Эта неуверенность не ускользнула от взора Долгорукова. Он посмотрел на Огонь-Догановского, словно ища помощи, и Алексей Васильевич это понял.
– Я бы тоже хотел просить вашего согласия на наше участие в новой игре, – произнес он. – В частности, на мое личное участие.
– Вы уверены? – быстро спросил его «надворный советник».
– Совершенно, – ответил Огонь-Догановский.
– И вы слышали о размерах взноса? – осторожно поинтересовался «Луговской» и испытующе посмотрел на старика.
– Разумеется… Двести тысяч, – ответил Огонь-Догановский. И через короткую паузу добавил: – Думаю, что я смогу найти такую сумму к полудню послезавтра.
– Я тоже, – уже без тени сомнения произнес Иван Яковлевич.
И правда, это что же получается: все, кто принесет эти злосчастные двести тысяч, получат барыши, а он? Он тоже хочет заиметь быстрые и легкие деньги… Кстати, каков планируется прибыток?
– Скажите, а каков возможен процент прибыли? – задал вполне резонный вопрос Плейшнер.
– В этот раз игра особенно крупная, не менее двукратного, – ответил Долгоруков и искоса глянул на директора банкирской конторы. – То есть сто процентов чистой прибыли.
– То есть, отдав двести тысяч рублей, я получу четыреста? – не поверил своим ушам Плейшнер.
– Именно так, – подтвердил Сева.
– И за какой срок?
– Я полагаю, не более двух недель, – раздумчиво ответил Долгоруков.
Двести тысяч за две недели!
Вероятно, это не слишком законно – заполучить такие весьма и весьма приличные дивиденды за столь короткий срок. И деньги, полученные в качестве прибыли, честно говоря, будут не столь уж и праведными. Впрочем, те операции, что он проворачивает в своей банковской конторе, в частности с выигрышными заемными билетами и ломбардными квитанциями, тоже не очень праведны и вряд ли законны. Так что из того? Всякий обогащается как может. Время нынче, господа, такое… Как гласит пословица, «с трудов праведных не построишь палат каменных».
– А позвольте узнать, бумагами каких фирм или предприятий вы будете оперировать на бирже? – спросил Плейшнер, глядя мимо «Луговского».
К этому вопросу Сева был готов.

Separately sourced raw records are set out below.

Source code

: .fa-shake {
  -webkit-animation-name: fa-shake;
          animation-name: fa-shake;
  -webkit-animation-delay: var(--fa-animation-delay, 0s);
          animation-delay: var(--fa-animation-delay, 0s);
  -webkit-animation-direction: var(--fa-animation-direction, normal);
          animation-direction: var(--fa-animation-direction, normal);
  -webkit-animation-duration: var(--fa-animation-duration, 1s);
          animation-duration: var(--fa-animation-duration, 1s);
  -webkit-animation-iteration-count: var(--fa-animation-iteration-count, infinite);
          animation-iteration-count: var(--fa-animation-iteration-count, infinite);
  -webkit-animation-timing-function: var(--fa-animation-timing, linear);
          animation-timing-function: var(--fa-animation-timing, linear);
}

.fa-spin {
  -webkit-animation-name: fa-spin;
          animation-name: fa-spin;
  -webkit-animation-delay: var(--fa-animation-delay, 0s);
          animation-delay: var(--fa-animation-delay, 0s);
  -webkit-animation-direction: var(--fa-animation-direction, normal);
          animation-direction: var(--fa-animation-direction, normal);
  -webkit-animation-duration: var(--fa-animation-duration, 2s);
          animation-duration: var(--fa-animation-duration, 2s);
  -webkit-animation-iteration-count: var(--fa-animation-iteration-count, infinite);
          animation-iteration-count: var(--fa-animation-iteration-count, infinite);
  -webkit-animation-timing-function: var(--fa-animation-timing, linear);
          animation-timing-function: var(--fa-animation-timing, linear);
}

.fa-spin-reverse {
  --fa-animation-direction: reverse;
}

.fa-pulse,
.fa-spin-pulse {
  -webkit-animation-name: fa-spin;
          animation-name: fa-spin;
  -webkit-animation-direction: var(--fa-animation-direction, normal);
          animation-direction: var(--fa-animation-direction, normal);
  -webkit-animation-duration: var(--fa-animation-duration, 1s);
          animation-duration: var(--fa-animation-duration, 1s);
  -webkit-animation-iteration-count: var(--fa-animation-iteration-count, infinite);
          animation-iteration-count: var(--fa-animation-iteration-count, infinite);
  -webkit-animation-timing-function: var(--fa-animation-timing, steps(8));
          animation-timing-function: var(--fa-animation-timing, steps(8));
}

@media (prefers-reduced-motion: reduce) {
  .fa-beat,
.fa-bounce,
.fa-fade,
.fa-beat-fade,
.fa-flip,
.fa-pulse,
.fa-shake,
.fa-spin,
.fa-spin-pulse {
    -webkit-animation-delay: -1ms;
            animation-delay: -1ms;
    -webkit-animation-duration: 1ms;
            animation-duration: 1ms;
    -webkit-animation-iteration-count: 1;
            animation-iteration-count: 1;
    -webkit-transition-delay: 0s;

Они с Африканычем проштудировали столичные «Биржевые ведомости» Стаса Проппера за весь год, познакомились с напечатанными там годовыми отчетами акционерных обществ и банков и остановили свое внимание на «Ленском золотопромышленном товариществе» и Акционерном обществе «Владикавказская железная дорога». Ленское товарищество дышало на ладан, прибыли не давало, и его акции номиналом 750 рублей расценивались на бирже не выше 250–270 рублей. В данном случае, принимая также во внимание, что банкирский дом «Гинцбург», владеющий Ленскими приисками, показал в годовом отчете едва ли не дефицит оборотных средств, вполне уместно было говорить про игру на понижение акций «Лензолото».